Narrative misdirection is a writerly trick of establishing false expectations in your readers, directing their attention to the wrong information and causing them to ignore correct information. It's an excellent way to surprise them, and has uses in nearly every genre, though it is a staple of mysteries.
J.K. Rowling happens to be a master of this technique. Time and again, Harry is certain he knows who the villain is, and every time he is wrong! Author and blogger John Granger goes into a great deal of detail about Rowling's method in his book Unlocking Harry Potter.
In my novel Never Gone, I also played with the technique in various places. For example, take a look at this excerpt from chapter 12.
Go ahead. I'll wait for you.
You're back? Excellent. Did you see how misdirection can be an effective tool to make humorous moments funnier?
I'll explain the elements of narrative misdirection by walking you through what I did, and why and how I did it.
1. Limited viewpoint. My piece is in first person. The only perceptions you have are Dani's. There's a good possibility that she does not have the whole picture. She very well might misinterpret the data in front of her. But it's hard for you, the reader, to know that because I've removed other sources of interpretation by limiting the perception to only what she directly experiences, knows, or remembers.
Rowling uses third person limited. Omniscient narrators are a no-no in this technique. Your POV must limit perception.
2. Sympathetic voice and reader identification. Dani's internal monologue paints her as a smart, arty dreamer who's a bit shy.

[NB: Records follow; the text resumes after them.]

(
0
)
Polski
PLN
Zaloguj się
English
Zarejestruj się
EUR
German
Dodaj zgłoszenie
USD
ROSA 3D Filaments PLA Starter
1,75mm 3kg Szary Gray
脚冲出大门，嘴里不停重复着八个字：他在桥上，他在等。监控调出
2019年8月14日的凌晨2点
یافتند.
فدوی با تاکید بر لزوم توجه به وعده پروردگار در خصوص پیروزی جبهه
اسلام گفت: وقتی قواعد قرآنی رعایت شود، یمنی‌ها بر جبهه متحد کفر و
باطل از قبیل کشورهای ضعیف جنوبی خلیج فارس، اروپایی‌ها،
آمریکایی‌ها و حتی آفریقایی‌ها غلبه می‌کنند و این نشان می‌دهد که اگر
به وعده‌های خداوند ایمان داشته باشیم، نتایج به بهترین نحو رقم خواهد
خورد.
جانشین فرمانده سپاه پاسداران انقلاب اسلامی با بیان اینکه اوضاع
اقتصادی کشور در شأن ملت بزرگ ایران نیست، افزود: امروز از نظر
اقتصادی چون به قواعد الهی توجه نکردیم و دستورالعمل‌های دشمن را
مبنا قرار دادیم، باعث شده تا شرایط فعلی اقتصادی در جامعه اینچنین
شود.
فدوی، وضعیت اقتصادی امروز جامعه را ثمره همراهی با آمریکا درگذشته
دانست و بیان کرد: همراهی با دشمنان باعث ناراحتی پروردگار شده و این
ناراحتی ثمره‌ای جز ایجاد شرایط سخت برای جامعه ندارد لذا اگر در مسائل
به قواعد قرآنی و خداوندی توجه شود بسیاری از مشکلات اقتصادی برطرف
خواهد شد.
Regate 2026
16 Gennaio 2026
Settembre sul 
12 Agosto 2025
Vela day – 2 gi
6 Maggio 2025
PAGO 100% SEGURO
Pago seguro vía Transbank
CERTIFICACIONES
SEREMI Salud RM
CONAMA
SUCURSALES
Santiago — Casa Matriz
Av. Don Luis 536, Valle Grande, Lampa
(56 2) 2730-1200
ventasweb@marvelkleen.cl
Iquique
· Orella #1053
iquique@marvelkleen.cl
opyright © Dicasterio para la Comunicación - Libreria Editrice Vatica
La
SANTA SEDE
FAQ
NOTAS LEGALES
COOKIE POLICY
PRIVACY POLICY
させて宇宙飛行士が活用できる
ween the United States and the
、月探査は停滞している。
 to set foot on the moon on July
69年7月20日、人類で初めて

She obeys her aunt grumblingly, having thoughts of being put-upon with "stupid" assignments. Everyone has felt this way at one point or another. As a reader, you sympathize and take her side. You become willing to trust her judgments about what is happening and why.
3. Playing with expectation. Aunts are those sorts of benevolent authority figures we expect to play "the straight man" in any joke. I describe Cecily having a young child who is usually weaving through her legs or swinging from her purse strap, which cements a picture in your mind: maternal and focused there. I give you only the details that would support your existing expectations of "aunt."
4. Clues the character chooses to ignore. This is VERY important. The truth must be in the scene and there for the astute reader to pick up. Otherwise you just have very annoying out-of-nowhere surprises, not narrative misdirection.
I hint that Janie should be around, and that she had been playing a game called "guerrilla stealth"--a name that implies unexpected combat. I also point out that Aunt Cecily is the instigator of Dani ever leaving the cathedral nave and going into the quire. As a reader, you chose to ignore the importance because Dani does.
5. Details that capture your MC's attention. Does the beauty of Durham cathedral's quire really matter that much? Or the fact that the guide has an exotic accent? No, but as a reader you're willing to be pulled along in Dani's flight of fancy because of the style in this paragraph. I used a little writerly magic dust of pretty words and alliteration and imagery to momentarily sweep you into Dani's distraction.
Keep in mind you can't do pages of this kind of thing, but just a paragraph can be an effective "sleight of hand." It's like the "jazz-hands" dazzle that magicians use to point you away from the real action.
Likewise, drawing Dani's attention primarily to the guy she tripped over keeps you, the reader, from looking deeper into what her family members are doing.
6. Confirm misinterpretations. Both Aunt Cecily and Janie play to Dani's expectation. The aunt scolds, the cousin becomes "ashy pale" at the scolding. And it's no small scolding. The aunt's big reaction cements the misinterpretation as true.
7. Payoff, in which misinterpretations are clarified. This is one tiny detail you might be tempted to overlook. Do wrap up how the surprise really happened, because it's annoying to the reader when you don't. Rowling always does. In my little scene, it was a simple exchange: "You weren't supposed to tell your mum" and "you never said that." I didn't have to give a detailed back story of how or when Janie and Cecily planned their trick on Dani. The reader can imagine it easily enough. But I did need to make it clear they were in cahoots deliberately from the beginning or the payoff would have fallen flat, because readers just wouldn't buy it.
So there you go, a quick primer on the basics of simple narrative misdirection. In mysteries, of course, it gets considerably more complicated. The author must layer in clues and dazzling distractions, one on top of another.
How do you think you might use this technique in your writing?